MONTEFIASCONE – Intorno alle ore diciannove e trenta di mercoledì un ramo strasecco, dallo spessore di circa venti centimetri di diametro, da uno dei tanti alberi che costeggiano la regionale Cassia nei pressi della frazione Grilli, intorno al Km novantasei e quattrocento, si è improvvisamente rotto cadendo, a pezzi lunghi dai trentacinque ai settanta centimetri, sul parabrezza dell’auto di una signora che in quel momento si trovava a transitare in quel punto.

Si è evitata veramente una sciagura per il semplice fatto che la signora alla guida dell’auto procedeva nei termini di velocità prescritti, in quel tratto, cinquanta all’ora.
Mentre la signora è rimasta illesa, ovviamente con molta paura addosso, gravi i danni riportati dall’auto dal parabrezza rotto, a vari acciacchi sulla carrozzeria specialmente sul parafango destro ed il montante dello sportello.
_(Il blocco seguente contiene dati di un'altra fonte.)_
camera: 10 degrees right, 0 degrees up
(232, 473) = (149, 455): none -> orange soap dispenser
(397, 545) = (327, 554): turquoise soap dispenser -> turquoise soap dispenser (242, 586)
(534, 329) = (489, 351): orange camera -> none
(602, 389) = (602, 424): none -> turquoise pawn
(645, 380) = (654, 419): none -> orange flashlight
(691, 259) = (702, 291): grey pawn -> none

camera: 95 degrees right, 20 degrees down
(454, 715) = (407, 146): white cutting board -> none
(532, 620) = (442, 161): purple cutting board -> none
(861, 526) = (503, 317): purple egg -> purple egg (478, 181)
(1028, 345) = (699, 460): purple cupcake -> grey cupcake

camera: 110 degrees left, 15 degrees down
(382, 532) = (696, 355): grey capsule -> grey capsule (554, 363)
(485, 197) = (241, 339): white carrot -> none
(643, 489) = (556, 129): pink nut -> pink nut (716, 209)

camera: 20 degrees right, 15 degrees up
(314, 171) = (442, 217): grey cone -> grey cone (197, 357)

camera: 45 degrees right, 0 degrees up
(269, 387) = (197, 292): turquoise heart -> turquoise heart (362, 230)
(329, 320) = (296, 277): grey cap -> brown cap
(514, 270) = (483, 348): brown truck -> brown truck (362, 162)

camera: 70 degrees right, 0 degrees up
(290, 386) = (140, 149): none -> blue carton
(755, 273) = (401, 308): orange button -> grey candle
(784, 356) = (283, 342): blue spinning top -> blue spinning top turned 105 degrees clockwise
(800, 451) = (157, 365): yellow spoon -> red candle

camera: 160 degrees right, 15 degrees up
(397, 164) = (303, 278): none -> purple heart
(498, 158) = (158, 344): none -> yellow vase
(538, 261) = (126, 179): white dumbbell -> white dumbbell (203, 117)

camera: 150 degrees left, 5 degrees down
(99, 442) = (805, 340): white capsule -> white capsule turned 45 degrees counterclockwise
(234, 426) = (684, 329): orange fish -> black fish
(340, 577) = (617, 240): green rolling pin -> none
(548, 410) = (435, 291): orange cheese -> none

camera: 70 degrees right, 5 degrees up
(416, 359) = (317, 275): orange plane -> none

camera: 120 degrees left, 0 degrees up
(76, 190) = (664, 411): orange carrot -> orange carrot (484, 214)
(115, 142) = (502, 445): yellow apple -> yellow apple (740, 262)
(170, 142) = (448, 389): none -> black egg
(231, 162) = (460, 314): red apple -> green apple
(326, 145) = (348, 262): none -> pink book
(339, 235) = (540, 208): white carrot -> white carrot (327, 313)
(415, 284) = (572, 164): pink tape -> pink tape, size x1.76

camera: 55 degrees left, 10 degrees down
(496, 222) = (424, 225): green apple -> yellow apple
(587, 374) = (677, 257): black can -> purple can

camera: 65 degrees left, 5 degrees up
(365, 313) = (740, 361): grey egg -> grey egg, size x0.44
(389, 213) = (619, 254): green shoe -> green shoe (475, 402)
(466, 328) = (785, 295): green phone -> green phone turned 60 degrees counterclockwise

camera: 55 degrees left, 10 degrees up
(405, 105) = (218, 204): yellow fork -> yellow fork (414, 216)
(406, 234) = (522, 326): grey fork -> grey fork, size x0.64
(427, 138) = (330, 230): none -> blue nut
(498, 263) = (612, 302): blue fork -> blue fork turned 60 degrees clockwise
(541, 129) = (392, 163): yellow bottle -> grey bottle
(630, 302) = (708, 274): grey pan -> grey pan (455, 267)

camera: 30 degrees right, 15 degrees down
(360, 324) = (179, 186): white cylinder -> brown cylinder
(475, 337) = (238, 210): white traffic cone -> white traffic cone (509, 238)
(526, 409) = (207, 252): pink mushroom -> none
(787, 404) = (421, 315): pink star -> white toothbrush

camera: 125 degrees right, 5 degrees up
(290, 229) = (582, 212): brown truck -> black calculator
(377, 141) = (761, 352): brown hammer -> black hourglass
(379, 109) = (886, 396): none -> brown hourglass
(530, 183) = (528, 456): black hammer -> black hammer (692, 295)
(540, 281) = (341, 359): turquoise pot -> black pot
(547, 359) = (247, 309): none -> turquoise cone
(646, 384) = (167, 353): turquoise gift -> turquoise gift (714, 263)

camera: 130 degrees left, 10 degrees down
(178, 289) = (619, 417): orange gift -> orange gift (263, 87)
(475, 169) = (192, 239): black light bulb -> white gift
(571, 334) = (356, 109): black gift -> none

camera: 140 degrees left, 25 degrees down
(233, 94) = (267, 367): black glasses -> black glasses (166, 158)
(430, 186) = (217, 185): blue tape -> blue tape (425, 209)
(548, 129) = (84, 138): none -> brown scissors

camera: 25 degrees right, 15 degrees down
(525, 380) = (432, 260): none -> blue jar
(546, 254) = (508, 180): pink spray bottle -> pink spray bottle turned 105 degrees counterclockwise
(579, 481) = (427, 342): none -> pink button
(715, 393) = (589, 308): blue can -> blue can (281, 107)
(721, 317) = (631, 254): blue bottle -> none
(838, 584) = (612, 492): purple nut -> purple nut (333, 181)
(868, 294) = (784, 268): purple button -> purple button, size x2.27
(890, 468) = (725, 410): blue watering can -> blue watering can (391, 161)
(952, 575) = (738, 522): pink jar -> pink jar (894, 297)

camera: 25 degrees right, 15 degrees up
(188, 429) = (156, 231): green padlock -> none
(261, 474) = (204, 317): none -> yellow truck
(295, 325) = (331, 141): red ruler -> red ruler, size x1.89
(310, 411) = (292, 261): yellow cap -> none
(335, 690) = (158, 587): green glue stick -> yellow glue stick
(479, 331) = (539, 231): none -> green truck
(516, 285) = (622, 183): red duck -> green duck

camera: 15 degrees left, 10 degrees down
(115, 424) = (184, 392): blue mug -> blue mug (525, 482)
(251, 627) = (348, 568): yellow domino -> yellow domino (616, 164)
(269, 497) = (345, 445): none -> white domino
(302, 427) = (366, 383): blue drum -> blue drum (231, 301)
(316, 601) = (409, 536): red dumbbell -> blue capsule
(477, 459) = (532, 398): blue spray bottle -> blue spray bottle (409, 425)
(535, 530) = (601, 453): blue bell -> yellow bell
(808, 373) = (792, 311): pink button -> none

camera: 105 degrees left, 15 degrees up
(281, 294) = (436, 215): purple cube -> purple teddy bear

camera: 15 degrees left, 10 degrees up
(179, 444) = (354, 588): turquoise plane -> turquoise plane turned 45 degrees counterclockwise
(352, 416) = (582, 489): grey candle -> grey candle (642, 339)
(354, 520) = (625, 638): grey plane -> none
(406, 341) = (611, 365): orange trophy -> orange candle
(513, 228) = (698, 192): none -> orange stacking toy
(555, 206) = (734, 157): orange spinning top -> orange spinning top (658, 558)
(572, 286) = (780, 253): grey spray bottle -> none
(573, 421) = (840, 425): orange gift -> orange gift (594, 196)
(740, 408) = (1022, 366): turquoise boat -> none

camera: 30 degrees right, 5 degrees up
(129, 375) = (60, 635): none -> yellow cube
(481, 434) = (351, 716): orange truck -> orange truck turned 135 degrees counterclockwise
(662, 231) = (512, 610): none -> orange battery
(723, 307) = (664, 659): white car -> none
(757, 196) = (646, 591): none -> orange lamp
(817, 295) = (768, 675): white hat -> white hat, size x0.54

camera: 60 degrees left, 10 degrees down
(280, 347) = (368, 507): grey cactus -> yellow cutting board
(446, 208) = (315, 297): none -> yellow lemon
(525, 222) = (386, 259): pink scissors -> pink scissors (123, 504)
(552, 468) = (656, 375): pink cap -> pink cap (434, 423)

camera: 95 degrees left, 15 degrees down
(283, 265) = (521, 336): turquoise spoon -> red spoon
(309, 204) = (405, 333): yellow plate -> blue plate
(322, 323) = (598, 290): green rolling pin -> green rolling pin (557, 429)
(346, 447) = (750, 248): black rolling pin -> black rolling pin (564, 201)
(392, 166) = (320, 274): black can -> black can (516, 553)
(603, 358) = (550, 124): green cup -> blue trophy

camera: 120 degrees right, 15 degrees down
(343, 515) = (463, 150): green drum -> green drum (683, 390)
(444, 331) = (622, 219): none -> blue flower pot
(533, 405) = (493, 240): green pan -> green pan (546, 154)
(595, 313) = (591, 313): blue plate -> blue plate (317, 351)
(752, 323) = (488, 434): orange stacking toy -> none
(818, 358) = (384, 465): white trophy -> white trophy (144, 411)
Sul posto è accorsa una pattuglia di carabinieri della locale stazione per i rilievi del caso.

Da un primo accertamento, fatto sulla pianta, pare vi siano ancora altri rami secchi che da un momento all’altro si potrebbero abbattere sulla strada se chi di dovere non interverrà in modo tempestivo e razionale.

Guardando poi con attenzione la sagomatura dei rami dei molti alberi presenti sui due lati di questo tratto di strada, emerge con chiarezza che la potatura delle fronde più fresche, di stagione, viene fatta dalla grandezza dei grossi autoarticolati ed autosnodati che transitano sulla Cassia.
Ancora una volta dobbiamo sottolineare che queste piante sono anni che non vengono più potate a dovere ed ora se ne pagano le conseguenze. Non va dimenticato che sui marciapiedi sottostanti le piante vi sono, per l’intero arco della giornata, persone che camminano a piedi e quindi, il loro incedere a passo lento, è certamente a rischio continuo. Chi pagherà ora i danni alla signora?